Segment Start: Listed records
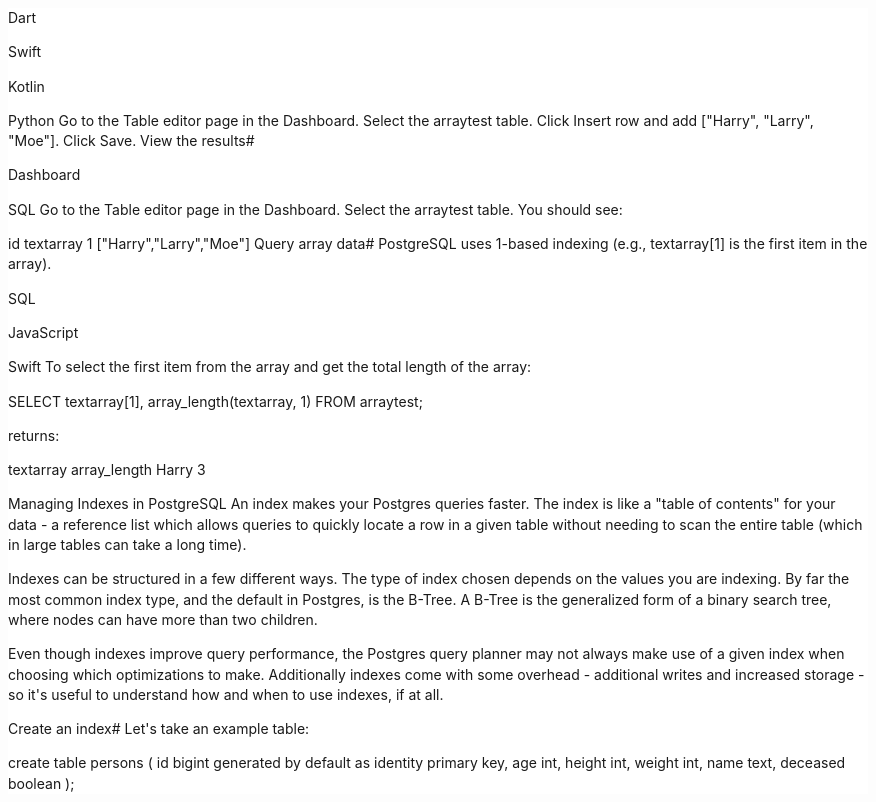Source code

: Dart

Swift

Kotlin

Python
Go to the Table editor page in the Dashboard.
Select the arraytest table.
Click Insert row and add ["Harry", "Larry", "Moe"].
Click Save.
View the results#

Dashboard

SQL
Go to the Table editor page in the Dashboard.
Select the arraytest table.
You should see:

id	textarray
1	["Harry","Larry","Moe"]
Query array data#
PostgreSQL uses 1-based indexing (e.g., textarray[1] is the first item in the array).


SQL

JavaScript

Swift
To select the first item from the array and get the total length of the array:

SELECT textarray[1], array_length(textarray, 1) FROM arraytest;

returns:

textarray	array_length
Harry	3

Managing Indexes in PostgreSQL
An index makes your Postgres queries faster. The index is like a "table of contents" for your data - a reference list which allows queries to quickly locate a row in a given table without needing to scan the entire table (which in large tables can take a long time).

Indexes can be structured in a few different ways. The type of index chosen depends on the values you are indexing. By far the most common index type, and the default in Postgres, is the B-Tree. A B-Tree is the generalized form of a binary search tree, where nodes can have more than two children.

Even though indexes improve query performance, the Postgres query planner may not always make use of a given index when choosing which optimizations to make. Additionally indexes come with some overhead - additional writes and increased storage - so it's useful to understand how and when to use indexes, if at all.

Create an index#
Let's take an example table:

create table persons (
  id bigint generated by default as identity primary key,
  age int,
  height int,
  weight int,
  name text,
  deceased boolean
);
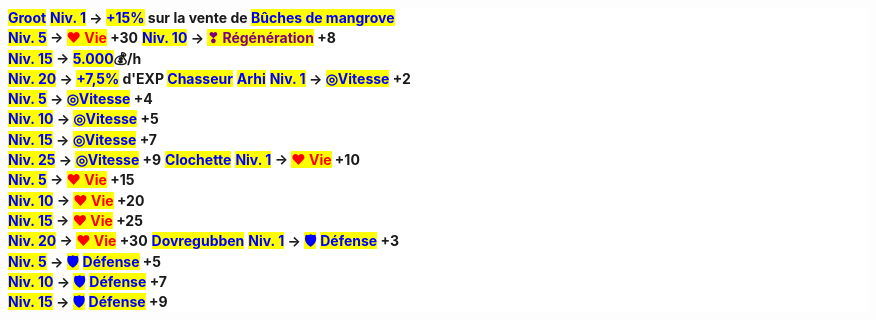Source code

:  <tr>
    <td align="center"><mark style="color:blue;"><strong>Groot</strong></mark></td>
    <td>
      <mark style="color:blue;"><strong>Niv. 1</strong></mark><strong> -> </strong><mark style="color:blue;"><strong>+15%</strong></mark><strong> sur la vente de </strong><mark style="color:blue;"><strong>Bûches de mangrove</strong></mark>
      <br><mark style="color:blue;"><strong>Niv. 5</strong></mark><strong> -> </strong><mark style="color:red;"><strong>❤ Vie</strong></mark><strong> +30</strong>
      <mark style="color:blue;"><strong>Niv. 10</strong></mark><strong> -> </strong><mark style="color:purple;"><strong>❣ Régénération</strong></mark><strong> +8</strong>
      <br><mark style="color:blue;"><strong>Niv. 15</strong></mark><strong> -> </strong><mark style="color:blue;"><strong>5.000</strong></mark><strong>💰/h</strong>
      <br><mark style="color:blue;"><strong>Niv. 20</strong></mark><strong> -> </strong><mark style="color:blue;"><strong>+7,5%</strong></mark><strong> d'EXP </strong><mark style="color:blue;"><strong>Chasseur</strong></mark>
    </td>
  </tr>

  <tr>
    <td align="center"><mark style="color:blue;"><strong>Arhi</strong></mark></td>
    <td>
      <mark style="color:blue;"><strong>Niv. 1</strong></mark><strong> -> </strong><mark style="color:blue;"><strong>◎Vitesse</strong></mark><strong> +2</strong> 
      <br><mark style="color:blue;"><strong>Niv. 5</strong></mark><strong> -> </strong><mark style="color:blue;"><strong>◎Vitesse</strong></mark><strong> +4</strong> 
      <br><mark style="color:blue;"><strong>Niv. 10</strong></mark><strong> -> </strong><mark style="color:blue;"><strong>◎Vitesse</strong></mark><strong> +5</strong> 
      <br><mark style="color:blue;"><strong>Niv. 15</strong></mark><strong> -> </strong><mark style="color:blue;"><strong>◎Vitesse</strong></mark><strong> +7</strong> 
      <br><mark style="color:blue;"><strong>Niv. 25</strong></mark><strong> -> </strong><mark style="color:blue;"><strong>◎Vitesse</strong></mark><strong> +9</strong> 
    </td>
  </tr>

  <tr>
    <td align="center"><mark style="color:blue;"><strong>Clochette</strong></mark></td>
    <td>
      <mark style="color:blue;"><strong>Niv. 1</strong></mark><strong> -> </strong><mark style="color:red;"><strong>❤ Vie</strong></mark><strong> +10</strong>
      <br><mark style="color:blue;"><strong>Niv. 5</strong></mark><strong> -> </strong><mark style="color:red;"><strong>❤ Vie</strong></mark><strong> +15</strong>
      <br><mark style="color:blue;"><strong>Niv. 10</strong></mark><strong> -> </strong><mark style="color:red;"><strong>❤ Vie</strong></mark><strong> +20</strong>
      <br><mark style="color:blue;"><strong>Niv. 15</strong></mark><strong> -> </strong><mark style="color:red;"><strong>❤ Vie</strong></mark><strong> +25</strong>
      <br><mark style="color:blue;"><strong>Niv. 20</strong></mark><strong> -> </strong><mark style="color:red;"><strong>❤ Vie</strong></mark><strong> +30</strong>
    </td>
  </tr>

  <tr>
    <td align="center"><mark style="color:blue;"><strong>Dovregubben</strong></mark></td>
    <td>
      <mark style="color:blue;"><strong>Niv. 1</strong></mark><strong> -> </strong><mark style="color:blue;"><strong>🛡</strong></mark> <mark style="color:blue;"><strong>Défense</strong></mark><strong> +3</strong>
      <br><mark style="color:blue;"><strong>Niv. 5</strong></mark><strong> -> </strong><mark style="color:blue;"><strong>🛡</strong></mark> <mark style="color:blue;"><strong>Défense</strong></mark><strong> +5</strong>
      <br><mark style="color:blue;"><strong>Niv. 10</strong></mark><strong> -> </strong><mark style="color:blue;"><strong>🛡</strong></mark> <mark style="color:blue;"><strong>Défense</strong></mark><strong> +7</strong>
      <br><mark style="color:blue;"><strong>Niv. 15</strong></mark><strong> -> </strong><mark style="color:blue;"><strong>🛡</strong></mark> <mark style="color:blue;"><strong>Défense</strong></mark><strong> +9</strong>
Segment End: Listed records
#### Task goal
Leave out the pictures, then give all the records again exactly.

#### Written solution
Source code

: Dart

Swift

Kotlin

Python
Go to the Table editor page in the Dashboard.
Select the arraytest table.
Click Insert row and add ["Harry", "Larry", "Moe"].
Click Save.
View the results#

Dashboard

SQL
Go to the Table editor page in the Dashboard.
Select the arraytest table.
You should see:

id	textarray
1	["Harry","Larry","Moe"]
Query array data#
PostgreSQL uses 1-based indexing (e.g., textarray[1] is the first item in the array).


SQL

JavaScript

Swift
To select the first item from the array and get the total length of the array:

SELECT textarray[1], array_length(textarray, 1) FROM arraytest;

returns:

textarray	array_length
Harry	3

Managing Indexes in PostgreSQL
An index makes your Postgres queries faster. The index is like a "table of contents" for your data - a reference list which allows queries to quickly locate a row in a given table without needing to scan the entire table (which in large tables can take a long time).

Indexes can be structured in a few different ways. The type of index chosen depends on the values you are indexing. By far the most common index type, and the default in Postgres, is the B-Tree. A B-Tree is the generalized form of a binary search tree, where nodes can have more than two children.

Even though indexes improve query performance, the Postgres query planner may not always make use of a given index when choosing which optimizations to make. Additionally indexes come with some overhead - additional writes and increased storage - so it's useful to understand how and when to use indexes, if at all.

Create an index#
Let's take an example table:

create table persons (
  id bigint generated by default as identity primary key,
  age int,
  height int,
  weight int,
  name text,
  deceased boolean
);
Source code

:  <tr>
    <td align="center"><mark style="color:blue;"><strong>Groot</strong></mark></td>
    <td>
      <mark style="color:blue;"><strong>Niv. 1</strong></mark><strong> -> </strong><mark style="color:blue;"><strong>+15%</strong></mark><strong> sur la vente de </strong><mark style="color:blue;"><strong>Bûches de mangrove</strong></mark>
      <br><mark style="color:blue;"><strong>Niv. 5</strong></mark><strong> -> </strong><mark style="color:red;"><strong>❤ Vie</strong></mark><strong> +30</strong>
      <mark style="color:blue;"><strong>Niv. 10</strong></mark><strong> -> </strong><mark style="color:purple;"><strong>❣ Régénération</strong></mark><strong> +8</strong>
      <br><mark style="color:blue;"><strong>Niv. 15</strong></mark><strong> -> </strong><mark style="color:blue;"><strong>5.000</strong></mark><strong>💰/h</strong>
      <br><mark style="color:blue;"><strong>Niv. 20</strong></mark><strong> -> </strong><mark style="color:blue;"><strong>+7,5%</strong></mark><strong> d'EXP </strong><mark style="color:blue;"><strong>Chasseur</strong></mark>
    </td>
  </tr>

  <tr>
    <td align="center"><mark style="color:blue;"><strong>Arhi</strong></mark></td>
    <td>
      <mark style="color:blue;"><strong>Niv. 1</strong></mark><strong> -> </strong><mark style="color:blue;"><strong>◎Vitesse</strong></mark><strong> +2</strong> 
      <br><mark style="color:blue;"><strong>Niv. 5</strong></mark><strong> -> </strong><mark style="color:blue;"><strong>◎Vitesse</strong></mark><strong> +4</strong> 
      <br><mark style="color:blue;"><strong>Niv. 10</strong></mark><strong> -> </strong><mark style="color:blue;"><strong>◎Vitesse</strong></mark><strong> +5</strong> 
      <br><mark style="color:blue;"><strong>Niv. 15</strong></mark><strong> -> </strong><mark style="color:blue;"><strong>◎Vitesse</strong></mark><strong> +7</strong> 
      <br><mark style="color:blue;"><strong>Niv. 25</strong></mark><strong> -> </strong><mark style="color:blue;"><strong>◎Vitesse</strong></mark><strong> +9</strong> 
    </td>
  </tr>

  <tr>
    <td align="center"><mark style="color:blue;"><strong>Clochette</strong></mark></td>
    <td>
      <mark style="color:blue;"><strong>Niv. 1</strong></mark><strong> -> </strong><mark style="color:red;"><strong>❤ Vie</strong></mark><strong> +10</strong>
      <br><mark style="color:blue;"><strong>Niv. 5</strong></mark><strong> -> </strong><mark style="color:red;"><strong>❤ Vie</strong></mark><strong> +15</strong>
      <br><mark style="color:blue;"><strong>Niv. 10</strong></mark><strong> -> </strong><mark style="color:red;"><strong>❤ Vie</strong></mark><strong> +20</strong>
      <br><mark style="color:blue;"><strong>Niv. 15</strong></mark><strong> -> </strong><mark style="color:red;"><strong>❤ Vie</strong></mark><strong> +25</strong>
      <br><mark style="color:blue;"><strong>Niv. 20</strong></mark><strong> -> </strong><mark style="color:red;"><strong>❤ Vie</strong></mark><strong> +30</strong>
    </td>
  </tr>

  <tr>
    <td align="center"><mark style="color:blue;"><strong>Dovregubben</strong></mark></td>
    <td>
      <mark style="color:blue;"><strong>Niv. 1</strong></mark><strong> -> </strong><mark style="color:blue;"><strong>🛡</strong></mark> <mark style="color:blue;"><strong>Défense</strong></mark><strong> +3</strong>
      <br><mark style="color:blue;"><strong>Niv. 5</strong></mark><strong> -> </strong><mark style="color:blue;"><strong>🛡</strong></mark> <mark style="color:blue;"><strong>Défense</strong></mark><strong> +5</strong>
      <br><mark style="color:blue;"><strong>Niv. 10</strong></mark><strong> -> </strong><mark style="color:blue;"><strong>🛡</strong></mark> <mark style="color:blue;"><strong>Défense</strong></mark><strong> +7</strong>
      <br><mark style="color:blue;"><strong>Niv. 15</strong></mark><strong> -> </strong><mark style="color:blue;"><strong>🛡</strong></mark> <mark style="color:blue;"><strong>Défense</strong></mark><strong> +9</strong>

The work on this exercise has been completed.